While she said she doesn’t feel unsafe downtown, Tammy Maki added that many of her customers have been uneasy being around people experiencing homelessness and opioid addiction in the downtown core.
She said open drug use downtown has had a negative effect on foot traffic to her business and others.
“The perception is much worse than it actually is, but unfortunately, that perception leads to people not coming here,” Maki said.
“And that only lets what’s going on outside perpetuate and get larger, so it’s like a snowball effect. It makes me really sad.”
Maki said she calls Sudbury police several times a day because of open drug use outside her business and more funding is needed for social services to support people struggling with addiction.
“There has to be something else in place,” she said.
The Downtown Sudbury Business Improvement Association (BIA) said it’s “ramping up” a program to bring more businesses to vacant storefronts in the downtown core.
Through the zero-vacancy program, business owners pay a discounted rate for rent on a rolling 30-day lease.
Bringing more people downtown
Jeff MacIntyre, the group’s co-chair, said the goal is to bring in more businesses downtown and increase foot traffic from potential customers.
“When you have more people on the street, more eyes on the street, it creates safety,” he said.
“We’ve seen that in downtowns across Ontario.”

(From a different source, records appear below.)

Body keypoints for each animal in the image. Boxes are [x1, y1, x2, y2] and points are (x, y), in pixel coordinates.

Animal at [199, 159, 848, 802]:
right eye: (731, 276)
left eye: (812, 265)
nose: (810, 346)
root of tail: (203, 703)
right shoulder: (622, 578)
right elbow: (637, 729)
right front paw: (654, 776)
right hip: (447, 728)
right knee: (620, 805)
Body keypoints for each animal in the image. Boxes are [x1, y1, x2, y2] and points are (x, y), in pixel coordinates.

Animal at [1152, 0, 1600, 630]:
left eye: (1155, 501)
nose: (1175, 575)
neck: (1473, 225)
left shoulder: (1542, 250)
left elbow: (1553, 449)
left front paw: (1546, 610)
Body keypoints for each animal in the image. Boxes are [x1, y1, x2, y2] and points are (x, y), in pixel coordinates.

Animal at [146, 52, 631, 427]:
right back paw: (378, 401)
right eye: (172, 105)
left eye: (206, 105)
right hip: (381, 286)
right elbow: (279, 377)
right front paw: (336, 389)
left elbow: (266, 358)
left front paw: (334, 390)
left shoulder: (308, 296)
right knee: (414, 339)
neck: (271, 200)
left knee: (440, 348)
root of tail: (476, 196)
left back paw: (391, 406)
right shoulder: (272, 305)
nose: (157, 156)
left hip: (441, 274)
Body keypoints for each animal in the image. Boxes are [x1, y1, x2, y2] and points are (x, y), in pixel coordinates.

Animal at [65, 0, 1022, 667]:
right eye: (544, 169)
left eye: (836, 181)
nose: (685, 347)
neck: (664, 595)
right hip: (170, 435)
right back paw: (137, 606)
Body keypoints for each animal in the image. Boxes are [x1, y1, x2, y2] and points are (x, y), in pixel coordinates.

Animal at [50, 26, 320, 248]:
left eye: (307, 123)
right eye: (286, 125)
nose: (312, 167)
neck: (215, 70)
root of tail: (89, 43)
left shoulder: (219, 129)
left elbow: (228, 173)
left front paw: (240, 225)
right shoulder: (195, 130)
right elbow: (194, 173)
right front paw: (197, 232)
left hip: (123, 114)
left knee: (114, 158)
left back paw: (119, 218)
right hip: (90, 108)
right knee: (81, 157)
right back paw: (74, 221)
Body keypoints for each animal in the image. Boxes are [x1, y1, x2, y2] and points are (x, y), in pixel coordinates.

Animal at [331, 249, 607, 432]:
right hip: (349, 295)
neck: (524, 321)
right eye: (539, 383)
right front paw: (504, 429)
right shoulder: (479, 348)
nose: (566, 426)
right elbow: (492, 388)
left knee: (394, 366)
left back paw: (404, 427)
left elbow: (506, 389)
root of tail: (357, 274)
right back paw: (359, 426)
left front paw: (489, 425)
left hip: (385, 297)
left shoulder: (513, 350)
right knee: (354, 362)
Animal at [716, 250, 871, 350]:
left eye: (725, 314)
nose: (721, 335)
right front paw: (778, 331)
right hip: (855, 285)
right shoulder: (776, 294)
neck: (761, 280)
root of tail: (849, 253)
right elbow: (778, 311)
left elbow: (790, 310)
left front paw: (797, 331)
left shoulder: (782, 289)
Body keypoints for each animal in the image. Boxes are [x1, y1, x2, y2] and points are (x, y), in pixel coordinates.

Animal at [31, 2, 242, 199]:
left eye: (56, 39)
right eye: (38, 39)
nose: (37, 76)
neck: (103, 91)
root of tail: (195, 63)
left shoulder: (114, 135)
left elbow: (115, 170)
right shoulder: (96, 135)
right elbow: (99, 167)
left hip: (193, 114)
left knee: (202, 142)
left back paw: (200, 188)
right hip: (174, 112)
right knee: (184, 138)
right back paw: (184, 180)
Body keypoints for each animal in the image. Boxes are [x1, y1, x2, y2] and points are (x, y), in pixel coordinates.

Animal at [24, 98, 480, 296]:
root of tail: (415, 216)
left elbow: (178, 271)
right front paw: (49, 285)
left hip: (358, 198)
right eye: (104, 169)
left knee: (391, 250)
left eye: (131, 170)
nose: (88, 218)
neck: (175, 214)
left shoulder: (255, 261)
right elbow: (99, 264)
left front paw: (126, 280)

MacIntyre said having more people frequenting downtown businesses would help “deal with” open drug use in the area.
“Obviously it’s not going to solve drug use, but it will allow people to have a more comfortable experience when they’re downtown.”
MacIntyre said the downtown BIA has also helped improve lighting in some areas and put up gates to prevent people from congregating in certain areas.
The reality of the situation is the more people are pushed out of sight, the more people have to hide, the more people will die.– Kaela Pelland, Réseau ACCESS Network
But Kaela Pelland, director of peer engagement with Réseau ACCESS Network in Sudbury, called that “anti-homeless infrastructure.”
Réseau ACCESS Network provides harm reduction services and manages the city’s supervised consumption site.
“The reality of the situation is the more people are pushed out of sight, the more people have to hide, the more people will die,” Pelland said.
She said that when people use drugs alone, and in secret, there is a “very high” risk of death.
Pelland said more compassion is needed to help disenfranchised people in the community.
A summit on toxic drugs
To help improve that support, Sudbury Mayor Paul Lefebvre said he’s hosting the Greater Sudbury Summit on Toxic Drugs on Dec. 7 and 8 in collaboration with Public Health Sudbury and Districts.
“There’s over 165 community organizations that are at the forefront of dealing with social services as well as over 720 some programs and services out there right now,” Lefebvre said.
The summit will bring many of those services together, along with the hospital, to discuss how they can work together and make the best use of existing resources.
Lefebvre said the city has never invested more in social services than it does now, but the problems surrounding the toxic drug supply are getting worse.
Nicole Gauthier, a health promoter with Public Health Sudbury and Districts, said opioid-related deaths have increased by almost 60 per cent in Ontario since 2018. In Greater Sudbury, those deaths have increased by 193 per cent.
Last year, there were 112 opioid-related deaths in the district, she said.
Gauthier said the toxic drugs summit in December will bring different people and organizations together to work on solutions.
“The goal is to collectively improve our community’s response and create actionable consensus, really committing to concrete next steps that will help to address the toxic drug crisis and save lives in our community,” she said.